I am currently working on an assignment using Tanagrams. I have the information that I have:
• 2 large, and congruent, isosceles right triangles
• 1 medium isosceles right triangle
• 2 small, and congruent, isosceles right triangles
• 1 square
• 1 parallelogram

The pieces can be rearranged with no gaps or overlapping of shapes into a square with dimensions 1 unit by 1 unit (i.e., the entire area of the square is 1 unit^{2})

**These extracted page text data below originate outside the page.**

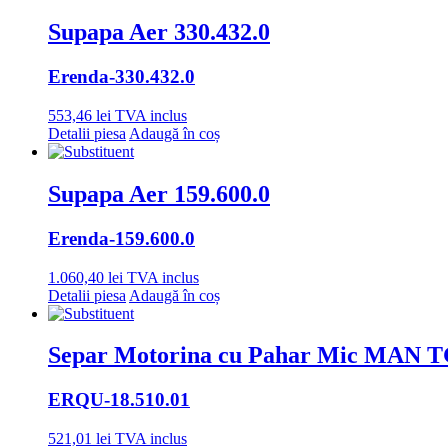
Supapa Aer 330.432.0
Erenda
-330.432.0
553,46
lei
TVA inclus
Detalii piesa
Adaugă în coș
Supapa Aer 159.600.0
Erenda
-159.600.0
1.060,40
lei
TVA inclus
Detalii piesa
Adaugă în coș
Separ Motorina cu Pahar Mic MAN 
ERQU
-18.510.01
521,01
lei
TVA inclus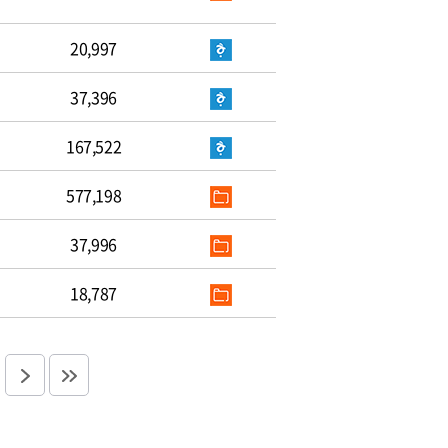
20,997
37,396
167,522
577,198
37,996
18,787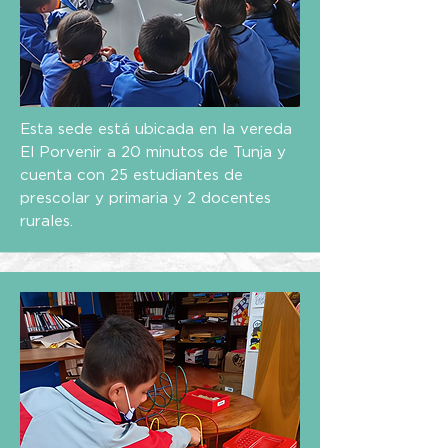
Esta sede está ubicada en la vereda
El Porvenir a 20 minutos de Tunja y
cuenta con 25 estudiantes de
prescolar y primaria y 2 docentes
rurales.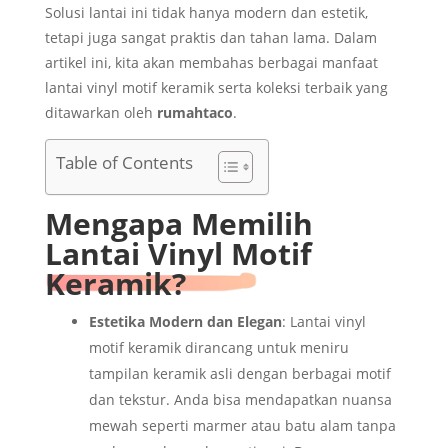
Solusi lantai ini tidak hanya modern dan estetik,
tetapi juga sangat praktis dan tahan lama. Dalam
artikel ini, kita akan membahas berbagai manfaat
lantai vinyl motif keramik serta koleksi terbaik yang
ditawarkan oleh
rumahtaco
.
Table of Contents
Mengapa Memilih
Lantai Vinyl Motif
Keramik?
Estetika Modern dan Elegan
: Lantai vinyl
motif keramik dirancang untuk meniru
tampilan keramik asli dengan berbagai motif
dan tekstur. Anda bisa mendapatkan nuansa
mewah seperti marmer atau batu alam tanpa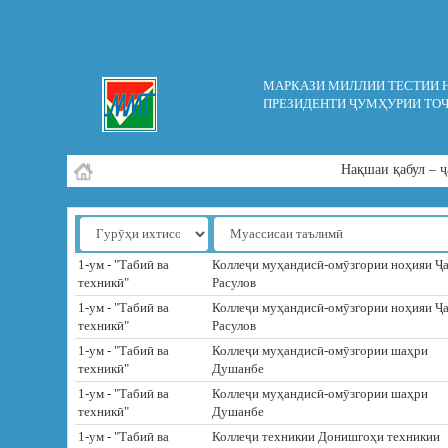
МАРКАЗИ МИЛЛИИ ТЕСТИИ 
ПРЕЗИДЕНТИ ҶУМҲУРИИ ТО
Нақшаи қабул – ҷ
1-ум - "Табиӣ ва
Коллеҷи муҳандисӣ‐омӯзгории ноҳияи Ҷ
техникӣ"
Расулов
1-ум - "Табиӣ ва
Коллеҷи муҳандисӣ‐омӯзгории ноҳияи Ҷ
техникӣ"
Расулов
1-ум - "Табиӣ ва
Коллеҷи муҳандисӣ‐омӯзгории шаҳри
техникӣ"
Душанбе
1-ум - "Табиӣ ва
Коллеҷи муҳандисӣ‐омӯзгории шаҳри
техникӣ"
Душанбе
1-ум - "Табиӣ ва
Коллеҷи техникии Донишгоҳи техникии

I have figured out all the dimensions of the pieces but I need to explain how I came up with them. The only thing is you cannot make midpoint assumptions (e.g. B is the midpoint between A and C). I used this assumption in determining the dimensions so I need a new way to explain the dimensions. I have already explained how I got the 2 large congruent isosceles triangles, but I am stuck.
I have attached a picture of the tanagram

This is what I have so far for my explanation:

The way that I determined the dimensions of each of the 7 shapes was by the information within the task. The information given says that the dimension of the whole square is 1 unit by 1 unit. So for the two large congruent isosceles triangles (segment AJ and JK) the one side is 1 unit because the one side takes up the whole side of the square as you can see by the 1 in red. Next, I tried to determine the dimension of the other two legs. By Theorem 6 of Pythagorean theorem: A triangle is a right triangle if and only if the sum of the squares of the two smaller legs equal the square of the largest leg; so (UCertify, n.a). Next what I did was plugged in 1 for C and squared it which is 1. Since the triangles are isosceles that mean both sides are congruent and equal. So, I divided 1 by 2 and then took the square root to find out what the two sides are which are

 

[Opalg]

What you have done so far is to identify the dimensions of the two big triangles $AFJ$ and $JFK$. I think that you should next look at the square $BDFE$. Draw its diagonal $BF$. You know that $F$ is the centre of the square $ACKJ$, and you know that the angles $BFD$ and $FAJ$ are both $45^\circ$. It follows that $BF$ is parallel to $AJ$, and you should be able to conclude that the length of $BF$ is $\frac12$. Then use Pythagoras to find the lengths of the sides of the square $BDFE$, and deduce that $B$ is indeed the midpoint of $AC.$

[Spelling suggestion: the name of these shapes is Tangrams, with two a's, not three.]

 

[jljarrett18]

So now I can prove the dimensions of square are (√2)/4. With that information I then can fill in the rest of the shapes of the tangrams because I know one length of the square?